BMC Genomics. 2011 May 6;12:214. doi: 10.1186/1471-2164-12-214.
Due to its overarching role in genome function, sequence-dependent DNA curvature continues to attract great attention. The DNA double helix is not a rigid cylinder, but presents both curvature and flexibility in different regions, depending on the sequence. More in depth knowledge of the various orders of complexity of genomic DNA structure has allowed the design of sophisticated bioinformatics tools for its analysis and manipulation, which, in turn, have yielded a better understanding of the genome itself. Curved DNA is involved in many biologically important processes, such as transcription initiation and termination, recombination, DNA replication, and nucleosome positioning. CpG islands and tandem repeats also play significant roles in the dynamics and evolution of genomes.

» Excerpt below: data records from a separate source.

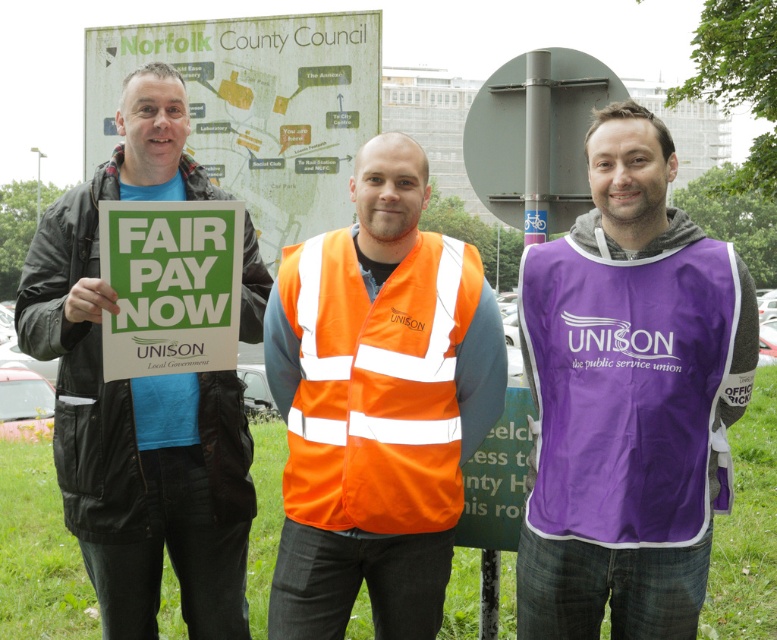
Based on the photo, you are a pedestrian trying to cross the road where the purple fabric vest at center and orange reflective safety vest at center are standing. Which vest will be more visible to drivers approaching from the front?

The orange reflective safety vest at center is more visible to drivers because reflective materials enhance visibility, especially in low light conditions, whereas the purple fabric vest at center, though larger, does not have reflective properties mentioned in the scene description.

You are a pedestrian trying to cross the road and notice two people nearby. One is wearing a purple fabric vest at center and the other is wearing a matte black jacket at left. Which clothing item appears narrower from your perspective?

The purple fabric vest at center appears narrower than the matte black jacket at left because it has a lesser width compared to the matte black jacket at left.

In the scene shown: Based on the scene description, what is located at the coordinates point (138,401)?

The point (138,401) is where the matte black jacket at left is located.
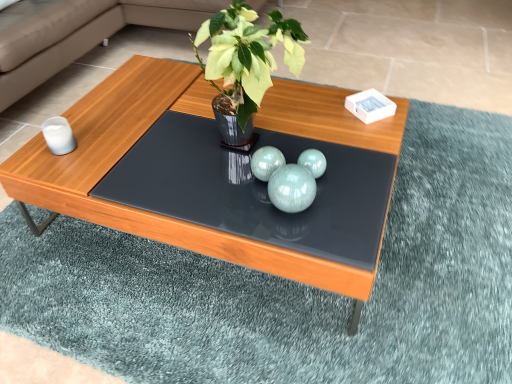
Find the location of `free region on the left part of teal glossy spheres at center`. free region on the left part of teal glossy spheres at center is located at coordinates (228, 199).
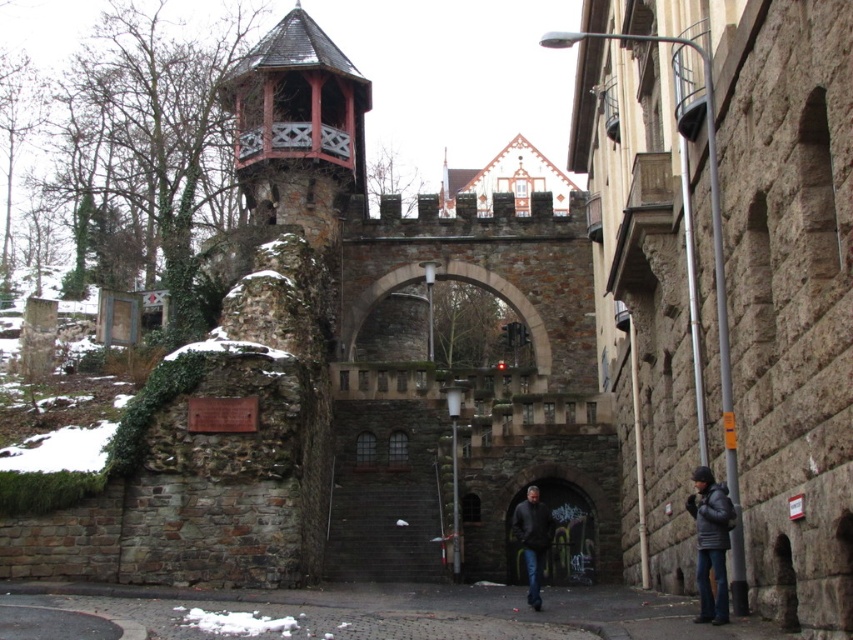
Question: Can you confirm if dark gray stone archway at center is positioned above dark gray puffy jacket at lower right?

Choices:
 (A) no
 (B) yes

Answer: (A)

Question: Which of these objects is positioned closest to the dark gray stone archway at center?

Choices:
 (A) dark gray puffy jacket at lower right
 (B) dark gray jacket at center
 (C) dark gray cobblestone alley at lower center
 (D) woodenmaterial/texturetower at upper center

Answer: (B)

Question: Observing the image, what is the correct spatial positioning of dark gray stone archway at center in reference to dark gray jacket at center?

Choices:
 (A) left
 (B) right

Answer: (B)

Question: Is dark gray stone archway at center below dark gray jacket at center?

Choices:
 (A) no
 (B) yes

Answer: (A)

Question: Among these points, which one is farthest from the camera?

Choices:
 (A) (531, 554)
 (B) (267, 124)

Answer: (B)

Question: Which object is the closest to the dark gray puffy jacket at lower right?

Choices:
 (A) dark gray cobblestone alley at lower center
 (B) woodenmaterial/texturetower at upper center
 (C) dark gray stone archway at center
 (D) dark gray jacket at center

Answer: (A)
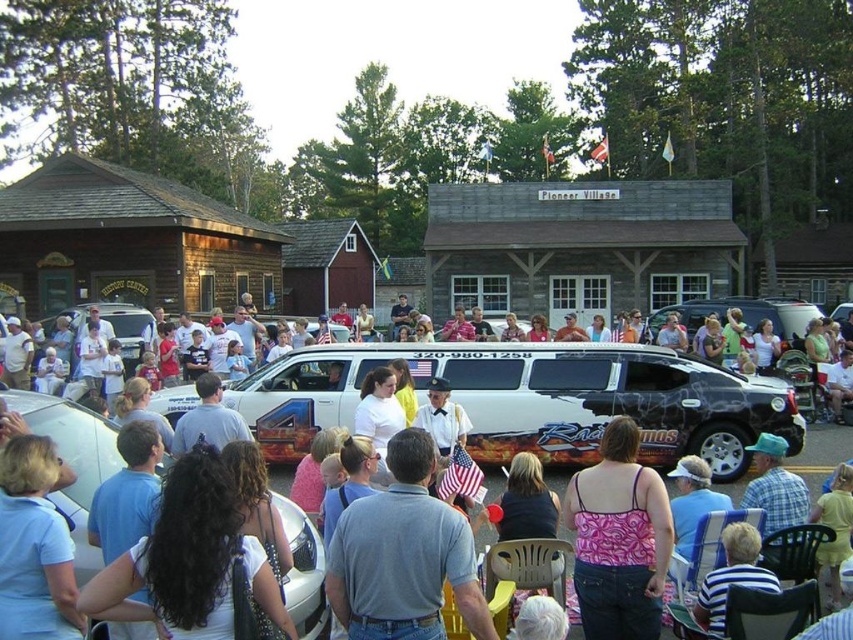
The width and height of the screenshot is (853, 640). What do you see at coordinates (619, 538) in the screenshot? I see `pink floral tank top at center` at bounding box center [619, 538].

Is pink floral tank top at center to the right of white glossy car at lower left from the viewer's perspective?

Yes, pink floral tank top at center is to the right of white glossy car at lower left.

Find the location of a particular element. Image resolution: width=853 pixels, height=640 pixels. pink floral tank top at center is located at coordinates (619, 538).

At what (x,y) coordinates should I click in order to perform the action: click on pink floral tank top at center. Please return your answer as a coordinate pair (x, y). The image size is (853, 640). Looking at the image, I should click on 619,538.

Can you confirm if white glossy car at lower left is positioned above white glossy limousine at center?

Yes.

Between white glossy car at lower left and white glossy limousine at center, which one appears on the right side from the viewer's perspective?

From the viewer's perspective, white glossy limousine at center appears more on the right side.

Find the location of a particular element. The image size is (853, 640). white glossy car at lower left is located at coordinates (73, 460).

At what (x,y) coordinates should I click in order to perform the action: click on white glossy car at lower left. Please return your answer as a coordinate pair (x, y). The image size is (853, 640). Looking at the image, I should click on (73, 460).

The height and width of the screenshot is (640, 853). What do you see at coordinates (619, 538) in the screenshot?
I see `pink floral tank top at center` at bounding box center [619, 538].

Is pink floral tank top at center to the right of white glossy limousine at center from the viewer's perspective?

Incorrect, pink floral tank top at center is not on the right side of white glossy limousine at center.

Does point (624, 508) lie behind point (85, 432)?

No.

Locate an element on the screen. Image resolution: width=853 pixels, height=640 pixels. pink floral tank top at center is located at coordinates (619, 538).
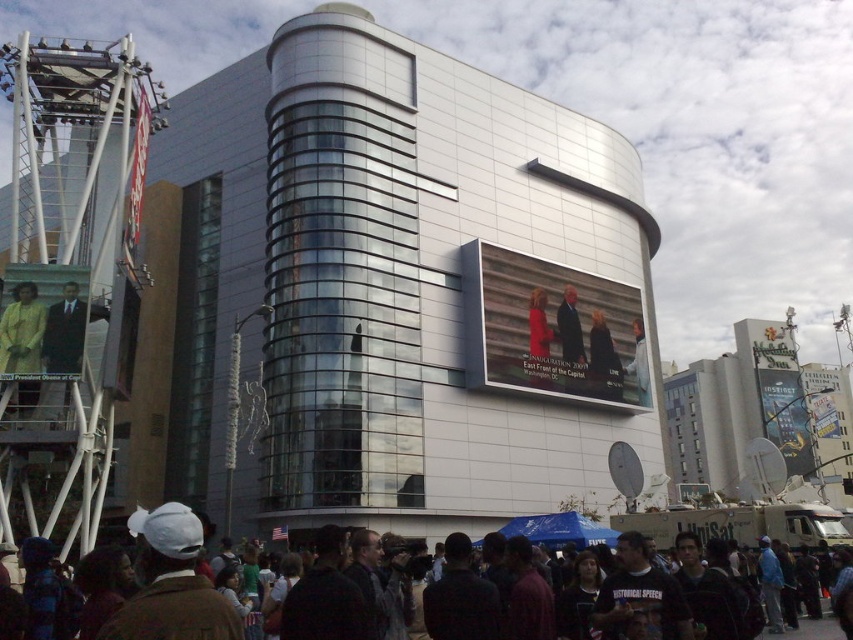
Question: Which of the following is the farthest from the observer?

Choices:
 (A) (146, 141)
 (B) (637, 349)
 (C) (606, 339)

Answer: (B)

Question: Is dark blue suit at center smaller than dark brown leather jacket at lower center?

Choices:
 (A) no
 (B) yes

Answer: (B)

Question: In this image, where is yellow fabric portrait at upper left located relative to matte yellow jacket at left?

Choices:
 (A) right
 (B) left

Answer: (B)

Question: Estimate the real-world distances between objects in this image. Which object is farther from the matte black suit at left?

Choices:
 (A) matte yellow jacket at left
 (B) metallic coca-cola sign at upper left
 (C) smooth black suit at center
 (D) light brown leather jacket at upper center

Answer: (D)

Question: Estimate the real-world distances between objects in this image. Which object is closer to the matte black suit at left?

Choices:
 (A) matte digital display at center
 (B) matte black suit at center
 (C) dark brown leather jacket at lower center

Answer: (C)

Question: In this image, where is yellow fabric portrait at upper left located relative to matte black suit at left?

Choices:
 (A) right
 (B) left

Answer: (B)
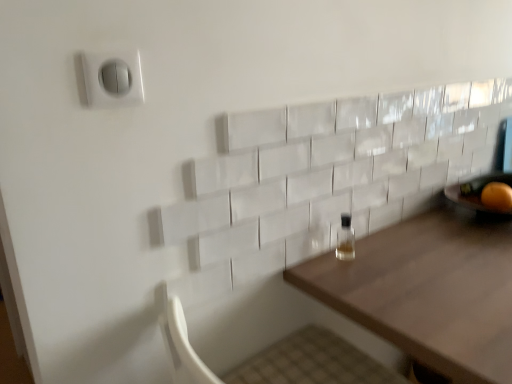
Locate an element on the screen. free spot in front of clear glass bottle at center is located at coordinates (379, 288).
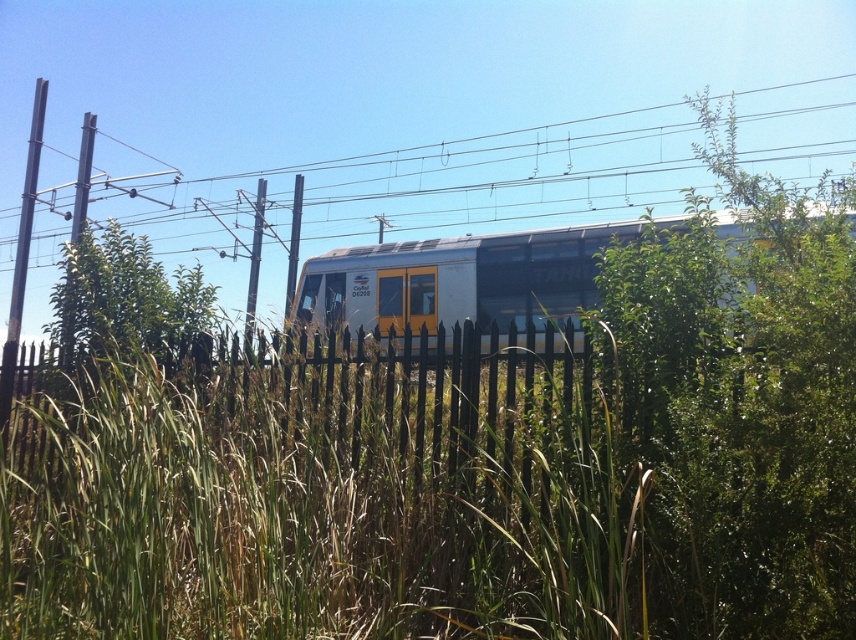
What is the coordinate of the green leafy tree at center?

The green leafy tree at center is located at coordinate point (123, 296).

You are a passenger on the silver metallic train at center. Looking out the window, you notice a green leafy tree at center. Is the tree closer to you or further away than the train?

The green leafy tree at center is behind the silver metallic train at center, so it is further away from you than the train.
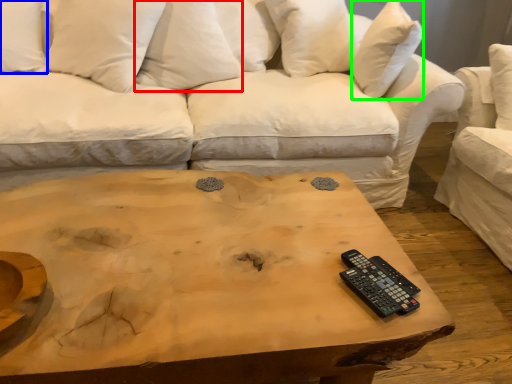
Question: Which object is positioned farthest from pillow (highlighted by a red box)? Select from pillow (highlighted by a blue box) and pillow (highlighted by a green box).

Choices:
 (A) pillow
 (B) pillow

Answer: (B)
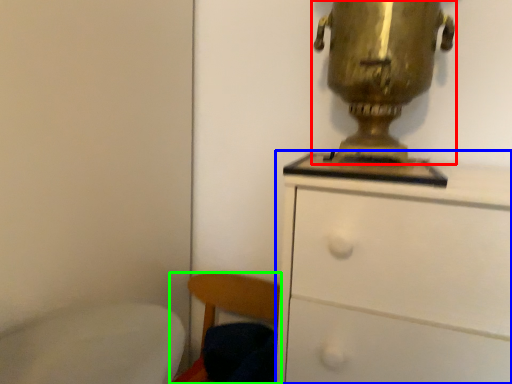
Question: Considering the real-world distances, which object is closest to table lamp (highlighted by a red box)? chest of drawers (highlighted by a blue box) or chair (highlighted by a green box).

Choices:
 (A) chest of drawers
 (B) chair

Answer: (A)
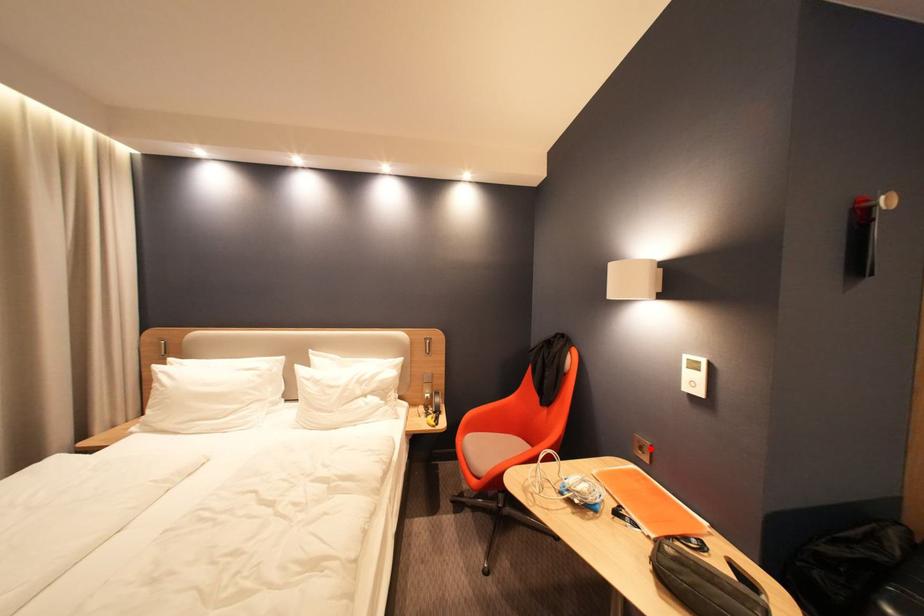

In this study, we analyzed the relationship between these three structural features within rice (Oryza sativa) and Arabidopsis (Arabidopsis thaliana) genomes. A genome-scale prediction of curvature distribution in rice and Arabidopsis indicated that most of the chromosomes of both genomes have maximal chromosomal DNA curvature adjacent to the centromeric region. By analyzing tandem repeats across the genome, we found that frequencies of repeats are higher in regions adjacent to those with high curvature value. Further analysis of CpG islands shows a clear interdependence between curvature value, repeat frequencies and CpG islands. Each CpG island appears in a local minimal curvature region, and CpG islands usually do not appear in the centromere or regions with high repeat frequency. A statistical evaluation demonstrates the significance and non-randomness of these features.
This study represents the first systematic genome-scale analysis of DNA curvature, CpG islands and tandem repeats at the DNA sequence level in plant genomes, and finds that not all of the chromosomes in plants follow the same rules common to other eukaryote organisms, suggesting that some of these genomic properties might be considered as specific to plants.
由于其在基因组功能中的总体作用,序列依赖性 DNA 曲率继续引起极大关注。DNA 双螺旋不是刚性圆柱体,而是在不同区域呈现出曲率和柔韧性,这取决于序列。对基因组 DNA 结构的各种复杂程度的更深入了解使得能够设计用于其分析和操作的复杂生物信息学工具,反过来又更好地理解了基因组本身。弯曲 DNA 参与许多生物学上重要的过程,如转录起始和终止、重组、DNA 复制和核小体定位。CpG 岛和串联重复也在基因组的动态和进化中发挥重要作用。
在这项研究中,我们分析了水稻(Oryza sativa)和拟南芥(Arabidopsis thaliana)基因组中这三种结构特征之间的关系。在水稻和拟南芥的全基因组范围内预测曲率分布表明,这两个基因组的大多数染色体在靠近着丝粒区域的位置具有最大的染色体 DNA 曲率。通过分析基因组中的串联重复,我们发现重复的频率在靠近高曲率值的区域更高。进一步分析 CpG 岛表明,曲率值、重复频率和 CpG 岛之间存在明显的相互依存关系。每个 CpG 岛出现在局部最小曲率区域,并且 CpG 岛通常不出现在着丝粒或重复频率高的区域。统计评估证明了这些特征的重要性和非随机性。
这项研究代表了植物基因组中 DNA 曲率、CpG 岛和串联重复在 DNA 序列水平上的首次系统全基因组分析,并且发现并非所有植物染色体都遵循与其他真核生物相同的规则,这表明其中一些基因组特性可能被认为是植物特有的。